Substances from urinary extracts of normal, nonpregnant subjects and human pituitary gonadotropin preparations reacted similarly to human chorionic gonadotropin (hCG) in a radioimmunoassay system that is highly specific for hCG and without crossreactivity to human luteinizing hormone (hLH). The antiserum was produced in a rabbit immunized with a bovine albumin conjugate of the unique carboxyl-terminal peptide (residues 123-145) isolated from a tryptic digest of the reduced, S-carboxymethylated hCG.beta. subunit.

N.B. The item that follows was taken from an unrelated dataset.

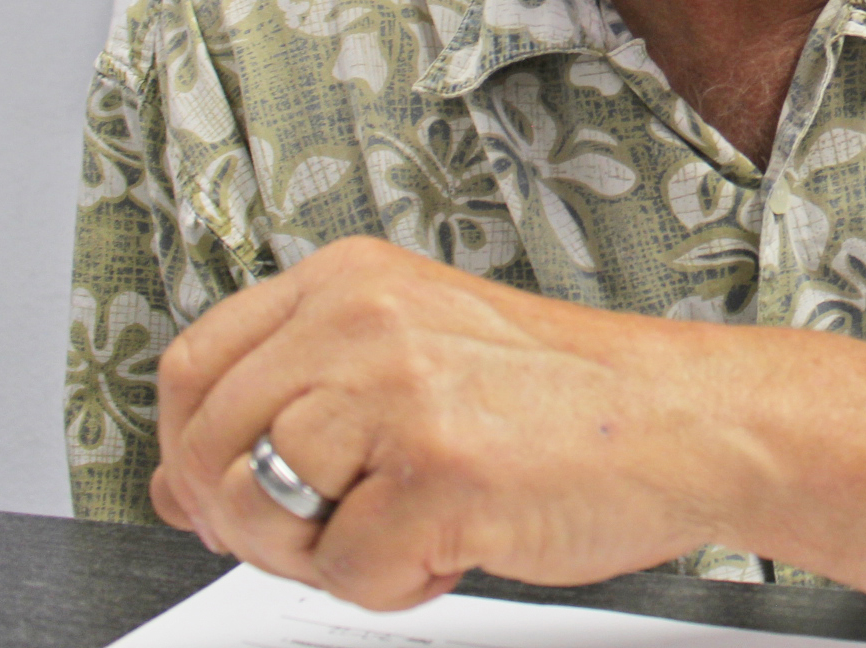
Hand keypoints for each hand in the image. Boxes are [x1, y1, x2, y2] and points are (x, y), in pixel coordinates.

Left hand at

The antibody recognition site on the peptide resided on the last 15 amino acid residues of the carboxyl-terminal peptide, as evidenced by the competitive binding activities against 125I-labeled hCG of a series of peptides chemically synthesized according to the carboxyl-terminal sequence of HCG.beta.. In order to elucidate the nature of the crossreacting substance in urinary extracts, a human postmenopausal urinary preparation (Pergonal) and a kaolin-acetone extract of urine from a patient with Klinefelter''s syndrome were subjected to gel chromatography on Sephadex G-100. Fractions showing immunocrossreactivity with the antiserum to hCG.beta.-carboxyl-terminal peptide apparently coeluted with 125I-labeled hCG which was separated distinctly from hLH. The same fractions from this postmenopausal urinary gonadotropin preparation exhibited in vitro biological activity proportional to the immunocrossreactivity of the hCG-specific antiserum. Concentration of postmenopausal women''s urine by acetone precipitation retained approximately 5 times more immunoreactivity per unit volume than kaolin-acetone extraction when assayed with the antiserum to hCG.beta.-carboxyl-terminal peptide.